By a strict reading of the rules, no. But catching mundane items (wagons packed with straw, houses, etc.) is something that is generally left up to the GM, whose real world experience can guide him/her.

In real life, there's very little that can light grease (butter, lard, petroleum jelly, etc.) within 6 seconds, and it doesn't normally burn in bulk, only when furnished with a wick, as in a lamp or torch. (As an aside: This is because only the vapors of oils are really flammable, and grease has to be very hot before it starts to evaporate enough to burn. In more technical terms, it has a very high flash point.) Certainly I don't see flint & steel, a tindertwig, or the spark spell igniting grease.

Based on that, I would allow (as my personal GM interpretation) a coating of grease from the spell to increase the damage of being on fire by 1d6 per round, but it doesn't catch from fire effects with a duration of less than 2 rounds, and doesn't continue to burn without another source of fire or fuel.

I would also allow a creative player to start a fire with wet wood if they cast grease on it first, and similar applications.


While I've never bothered to try lighting butter on fire, I would imagine it is not very flammable. Something that is used as lamp oil can have a different effect in an open air environment.

We bought one of those FirePot things last summer and while filling it with the fire-gel they sell I spilled a bunch of it on the ground. I did what any pyro-maniac would do and try to light it on fire. It would not light up at all. However the gel inside the lamp started right up.

I would imagine something similar to something like butter or even lamp oil. It's flamability suffers once it's out in a more open aired environment.

* Edit - In other words.. What Gordon said :)

Grand Lodge RPG Superstar 2012 Top 32

Dr Grecko wrote:
I would imagine something similar to something like butter or even lamp oil. It's flamability suffers once it's out in a more open aired environment.

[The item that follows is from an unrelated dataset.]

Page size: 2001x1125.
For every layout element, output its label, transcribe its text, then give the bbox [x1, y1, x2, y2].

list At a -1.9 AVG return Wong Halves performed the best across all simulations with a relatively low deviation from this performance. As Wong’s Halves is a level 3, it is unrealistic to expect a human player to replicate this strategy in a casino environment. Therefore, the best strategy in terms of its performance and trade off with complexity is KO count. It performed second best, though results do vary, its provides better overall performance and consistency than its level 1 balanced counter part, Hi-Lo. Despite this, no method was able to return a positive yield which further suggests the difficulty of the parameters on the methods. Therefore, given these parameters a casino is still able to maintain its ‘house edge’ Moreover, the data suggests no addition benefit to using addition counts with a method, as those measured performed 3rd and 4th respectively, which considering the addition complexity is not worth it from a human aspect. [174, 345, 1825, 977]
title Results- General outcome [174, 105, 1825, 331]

Hm, now that's an interesting point. (You too, Gordon!)

With everything that's been said, I might start randomly deciding whether or not to treat grease as flammable. Or maybe give it a % chance at igniting when you try to light it up? Or maybe have it just barely burn, dealing 1 fire damage/round for 1d4 rounds....


1 person marked this as a favorite.

After this thread I'm going to assume every conjuration spell is highly flammable until explicitly told otherwise by a developer.